"Olé! What a great week and a great bunch of people. It was amazing to experience the racing at such close quarters, but it was also a lot of fun to enjoy our time together off the bike and on non-race days. The Spanish cities seemed so vibrant and welcoming. I will definitely visit the Vuelta again in future"
(V.B. - Vuelta a España 2014)
Often the most intimate and accessible of the Grand Tours, La Vuelta is earning itself a growing reputation as often the most exciting of the Grand Tours. Peppered with 'killer climbs' and benefiting from more 'open' racing than either the Tour or the Giro, the race is becoming a favourite with many fans.
Whilst the finalé in Madrid or a wind-blown stage in the flatlands can each provide a worthwhile spectating experience, for us the best way to see the racing at its very best is to head to the mountains.
Ride a key climb for yourself, choose a vantage point with an extended view of the road, set up camp and wait for the fireworks. You'll enjoy the fiesta atmosphere generated by thousands of other enthusiasts, then the growing sense of anticipation as the first TV helicopters come into view (often below you). Soon, there's your first glimpse (maybe 2-3km away) of the breakaway as they hove into view on a lower slope. How far adrift are the GC contenders and their super-domestiques? Is race radio reporting that any of the significant players have already been dropped? Then the lead police motorcycles and commissaire vehicles pass by and finally the race is right there in front of you - within touching distance. The crowds roar on the breakaways and their GC favourites, then turn their attention to a more 'consoling' level of support for the burnt-out domestiques sacrificed on the lower slopes and for the sprinters' 'gruppetto'. Perhaps 20-30 minutes after the first rider came into view the broom wagon rolls by and the crowds collectively exhale. Who grabbed the best photographs? Did you get to see the whites of Froome/Quintana/Nibali/Porte/Contador's (delete as applicable) eyes? Who looked the strongest?

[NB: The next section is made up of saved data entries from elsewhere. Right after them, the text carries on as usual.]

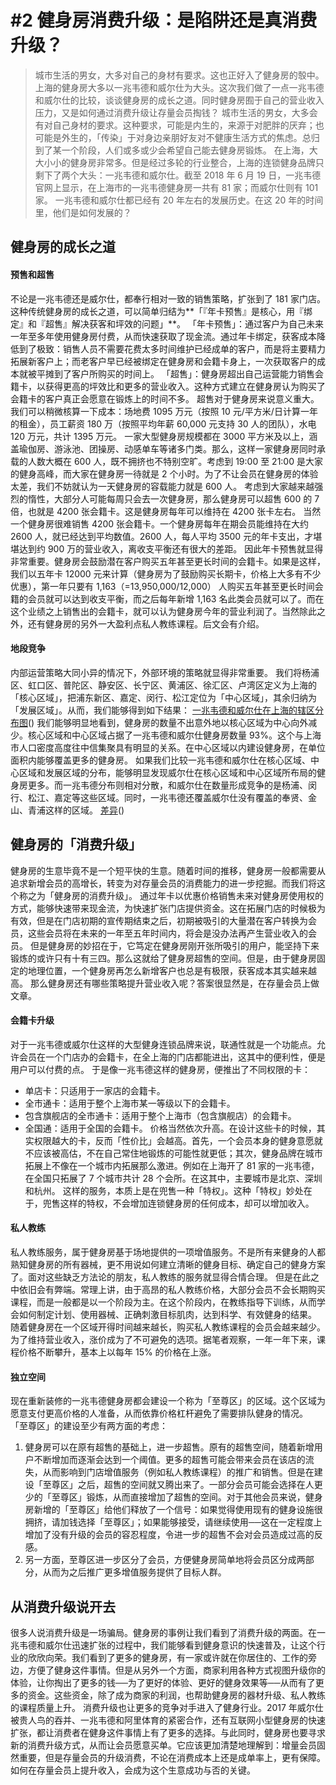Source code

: # \#2 健身房消费升级：是陷阱还是真消费升级？
> 城市生活的男女，大多对自己的身材有要求。这也正好入了健身房的彀中。上海的健身房大多以一兆韦德和威尔仕为大头。这次我们做了一点一兆韦德和威尔仕的比较，谈谈健身房的成长之道。同时健身房囿于自己的营业收入压力，又是如何通过消费升级让存量会员掏钱？
城市生活的男女，大多会有对自己身材的要求。这种要求，可能是内生的，来源于对肥胖的厌弃；也可能是外生的，「传染」于对身边亲朋好友对不健康生活方式的焦虑。总归到了某一个阶段，人们或多或少会希望自己能去健身房锻炼。
在上海，大大小小的健身房非常多。但是经过多轮的行业整合，上海的连锁健身品牌只剩下了两个大头：一兆韦德和威尔仕。截至 2018 年 6 月 19 日，一兆韦德官网上显示，在上海市的一兆韦德健身房一共有 81 家；而威尔仕则有 101 家。
一兆韦德和威尔仕都已经有 20 年左右的发展历史。在这 20 年的时间里，他们是如何发展的？

## 健身房的成长之道
#### 预售和超售
不论是一兆韦德还是威尔仕，都奉行相对一致的销售策略，扩张到了 181 家门店。这种传统健身房的成长之道，可以简单归结为**「『年卡预售』是核心，用『绑定』和『超售』解决获客和坪效的问题」**。
「年卡预售」：通过客户为自己未来一年至多年使用健身房付费，从而快速获取了现金流。通过年卡绑定，获客成本降低到了极致：销售人员不需要花费太多时间维护已经成单的客户，而是将主要精力拓展新客户上；而老客户早已经被绑定在健身房和会籍卡身上，一次获取客户的成本就被平摊到了客户所购买的时间上。
「超售」：健身房超出自己运营能力销售会籍卡，以获得更高的坪效比和更多的营业收入。这种方式建立在健身房认为购买了会籍卡的客户真正会愿意在锻炼上的时间不多。
超售对于健身房来说意义重大。我们可以稍微核算一下成本：场地费 1095 万元（按照 10 元/平方米/日计算一年的租金），员工薪资 180 万（按照平均年薪 60,000 元支持 30 人的团队），水电 120 万元，共计 1395 万元。
一家大型健身房规模都在 3000 平方米及以上，涵盖瑜伽房、游泳池、团操房、动感单车等诸多门类。那么，这样一家健身房同时承载的人数大概在 600 人，既不拥挤也不特别空旷。考虑到 19:00 至 21:00 是大家的健身高峰，而大家在健身房一待就是 2 个小时。为了不让会员在健身房的体验太差，我们不妨就认为一天健身房的容载能力就是 600 人。
考虑到大家越来越强烈的惰性，大部分人可能每周只会去一次健身房，那么健身房可以超售 600 的 7 倍，也就是 4200 张会籍卡。这是健身房每年可以维持在 4200 张卡左右。
当然一个健身房很难销售 4200 张会籍卡。一个健身房每年在期会员能维持在大约 2600 人，就已经达到平均数值。2600 人，每人平均 3500 元的年卡支出，才堪堪达到约 900 万的营业收入，离收支平衡还有很大的差距。
因此年卡预售就显得非常重要。健身房会鼓励潜在客户购买五年甚至更长时间的会籍卡。如果是这样，我们以五年卡 12000 元来计算（健身房为了鼓励购买长期卡，价格上大多有不少优惠），第一年只要有 1,163（=13,950,000/12,000） 人购买五年甚至更长时间会籍的会员就可以达到收支平衡，而之后每年新增 1,163 名此类会员就可以了。而在这个业绩之上销售出的会籍卡，就可以认为健身房今年的营业利润了。当然除此之外，还有健身房的另外一大盈利点私人教练课程。后文会有介绍。

#### 地段竞争
内部运营策略大同小异的情况下，外部环境的策略就显得非常重要。
我们将杨浦区、虹口区、普陀区、静安区、长宁区、黄浦区、徐汇区、卢湾区定义为上海的「核心区域」，把浦东新区、嘉定、闵行、松江定位为「中心区域」，其余归纳为「发展区域」。从而，我们能够得到如下结果：
[一兆韦德和威尔仕在上海的辖区分布图]()()
我们能够明显地看到，健身房的数量不出意外地以核心区域为中心向外减少。核心区域和中心区域占据了一兆韦德和威尔仕健身房数量 93%。这个与上海市人口密度高度往中信集聚具有明显的关系。在中心区域以内建设健身房，在单位面积内能够覆盖更多的健身房。
如果我们比较一兆韦德和威尔仕在核心区域、中心区域和发展区域的分布，能够明显发现威尔仕在核心区域和中心区域所布局的健身房更多。而一兆韦德分布则相对分散，和威尔仕在数量形成竞争的是杨浦、闵行、松江、嘉定等这些区域。同时，一兆韦德还覆盖威尔仕没有覆盖的奉贤、金山、青浦这样的区域。
[差异]()()


## 健身房的「消费升级」
健身房的生意毕竟不是一个短平快的生意。随着时间的推移，健身房一般都需要从追求新增会员的高增长，转变为对存量会员的消费能力的进一步挖掘。而我们将这个称之为「健身房的消费升级」。
通过年卡以优惠价格销售未来对健身房使用权的方式，能够快速带来现金流，为快速扩张门店提供资金。这在拓展门店的时候极为有效，但是在门店初期的宣传期结束之后，初期被吸引的大量潜在客户转换为会员，这些会员将在未来的一年至五年时间内，将会是没办法再产生营业收入的会员。
但是健身房的妙招在于，它笃定在健身房刚开张所吸引的用户，能坚持下来锻炼的或许只有十有三四。那么这就给了健身房超售的空间。但是，由于健身房固定的地理位置，一个健身房再怎么新增客户也总是有极限，获客成本其实越来越高。
那么健身房还有哪些策略提升营业收入呢？答案很显然是，在存量会员上做文章。

#### 会籍卡升级
对于一兆韦德或威尔仕这样的大型健身连锁品牌来说，联通性就是一个功能点。允许会员在一个门店办的会籍卡，在全上海的门店都能进出，这其中的便利性，便是用户可以付费的点。
于是像一兆韦德这样的健身房，便推出了不同权限的卡：
* 单店卡：只适用于一家店的会籍卡。
* 全市通卡：适用于整个上海市某一等级以下的会籍卡。
* 包含旗舰店的全市通卡：适用于整个上海市（包含旗舰店）的会籍卡。
* 全国通：适用于全国的会籍卡。
价格当然依次升高。在设计这些卡的时候，其实权限越大的卡，反而「性价比」会越高。首先，一个会员本身的健身意愿就不应该被高估，不在自己常住地锻炼的可能性就更低；其次，健身品牌在城市拓展上不像在一个城市内拓展那么激进。例如在上海开了 81 家的一兆韦德，在全国只拓展了 7 个城市共计 28 个会所。在这其中，主要城市是北京、深圳和杭州。
这样的服务，本质上是在兜售一种「特权」。这种「特权」妙处在于，兜售这样的特权，不会增加连锁健身房的任何成本，却可以增加收入。

#### 私人教练
私人教练服务，属于健身房基于场地提供的一项增值服务。不是所有来健身的人都熟知健身房的所有器械，更不用说如何建立清晰的健身目标、确定自己的健身方案了。面对这些缺乏方法论的朋友，私人教练的服务就显得合情合理。
但是在此之中依旧会有弊端。常理上讲，由于高昂的私人教练价格，大部分会员不会长期购买课程，而是一般都是以一个阶段为主。在这个阶段内，在教练指导下训练，从而学会如何制定计划、使用器械、正确刺激目标肌肉，达到科学、有效健身的结果。
随着健身房在一个区域开得时间越来越长，购买私人教练课程的会员会越来越少。为了维持营业收入，涨价成为了不可避免的选项。据笔者观察，一年一年下来，课程价格不断攀升，基本上以每年 15% 的价格在上涨。

#### 独立空间
现在重新装修的一兆韦德健身房都会建设一个称为「至尊区」的区域。这个区域为愿意支付更高价格的人准备，从而依靠价格杠杆避免了需要排队健身的情况。
「至尊区」的建设至少有两方面的考虑：
1. 健身房可以在原有超售的基础上，进一步超售。原有的超售空间，随着新增用户不断增加而逐渐会达到一个阈值。更多的超售可能会带来会员在该店的流失，从而影响到门店增值服务（例如私人教练课程）的推广和销售。但是在建设「至尊区」之后，超售的空间就又腾出来了。一部分会员可能会选择在人更少的「至尊区」锻炼，从而直接增加了超售的空间。对于其他会员来说，健身房新增的「至尊区」给他们释放了一个信号：如果觉得使用现有的健身设施很拥挤，请加钱选择「至尊区」；如果能够接受，请继续使用──这在一定程度上增加了没有升级的会员的容忍程度，令进一步的超售不会对会员造成过高的反感。
2. 另一方面，至尊区进一步区分了会员，方便健身房简单地将会员区分成两部分，从而为之后推广更多增值服务提供了目标人群。

## 从消费升级说开去
很多人说消费升级是一场骗局。健身房的事例让我们看到了消费升级的两面。在一兆韦德和威尔仕迅速扩张的过程中，我们能够看到健身意识的快速普及，让这个行业的欣欣向荣。我们看到了更多的健身房，有一家或许就在你居住的、工作的旁边，方便了健身这件事情。但是从另外一个方面，商家利用各种方式视图升级你的体验，让你掏出了更多的钱──为了更好的体验、更好的健身效果等──从而有了更多的资金。这些资金，除了成为商家的利润，也帮助健身房的器材升级、私人教练的课程质量上升。
消费升级也让更多的竞争对手进入了健身行业。2017 年威尔仕被贵人鸟的吞并、一兆韦德和阿里体育的紧密合作，还有互联网小型健身房的快速扩张，都让消费者在健身这件事情上有了更多的选择。与此同时，健身房也要寻求新的消费升级方式，从而让会员愿意买单。它应该更加清楚地理解到：增量会员固然重要，但是存量会员的升级消费，不论在消费成本上还是成单率上，更有保障。如何在存量会员上提升收入，会成为这个生意成功与否的关键。








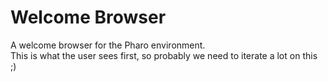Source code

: # Welcome Browser

A welcome browser for the Pharo environment.  
This is what the user sees first, so probably we need to iterate a lot on this ;)

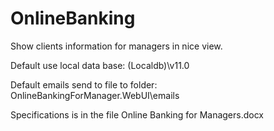 OnlineBanking
=============
Show clients information for managers in nice view.

Default use local data base: (Localdb)\v11.0

Default emails send to file to folder: OnlineBankingForManager.WebUI\emails

Specifications is in the file Online Banking for Managers.docx
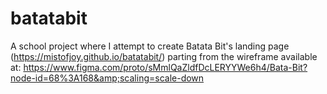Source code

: # batatabit
A school project where I attempt to create Batata Bit's landing page (https://mistofjoy.github.io/batatabit/) parting from the wireframe available at: https://www.figma.com/proto/sMmlQaZldfDcLERYYWe6h4/Bata-Bit?node-id=68%3A168&amp;scaling=scale-down
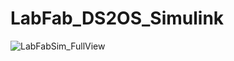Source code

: # LabFab_DS2OS_Simulink
![LabFabSim_FullView](https://user-images.githubusercontent.com/88111965/221711108-1d28b9f1-a346-4fd3-9f25-301526560356.png)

And the experience doesn't end there. For the cyclists there remains the exhilarating thrill of descending back down to the valley floor in what is always a surprisingly orderly 'peloton' of thousands of other riders.
For 2017 we will be concentrating our tour on the stages in the provinces of Alicante and Almeria to give guests a compelling mix of decisive racing, stunning scenery and authentic Spanish cuisine. There will be guided rides to some of the best vantage points on Stages 8, 9, 10 & 11, with highlights coming on the CAlto de Puig Llorença (Stage 9) and at the space observatory finish at Cala Alto on Stage 11. Outside of race days, there will be opportunities to tackle other famous Vuelta climbs or to relax and take in the local tourist sites. You may even find a way to 'tag along' with a pro team's 'recovery ride' during the Alicante rest day on Monday 28 Aug.
Accommodation will be in cyclist-friendly 3-star and 2-star hotels providing comfortable rooms, good food and easy access to the race route.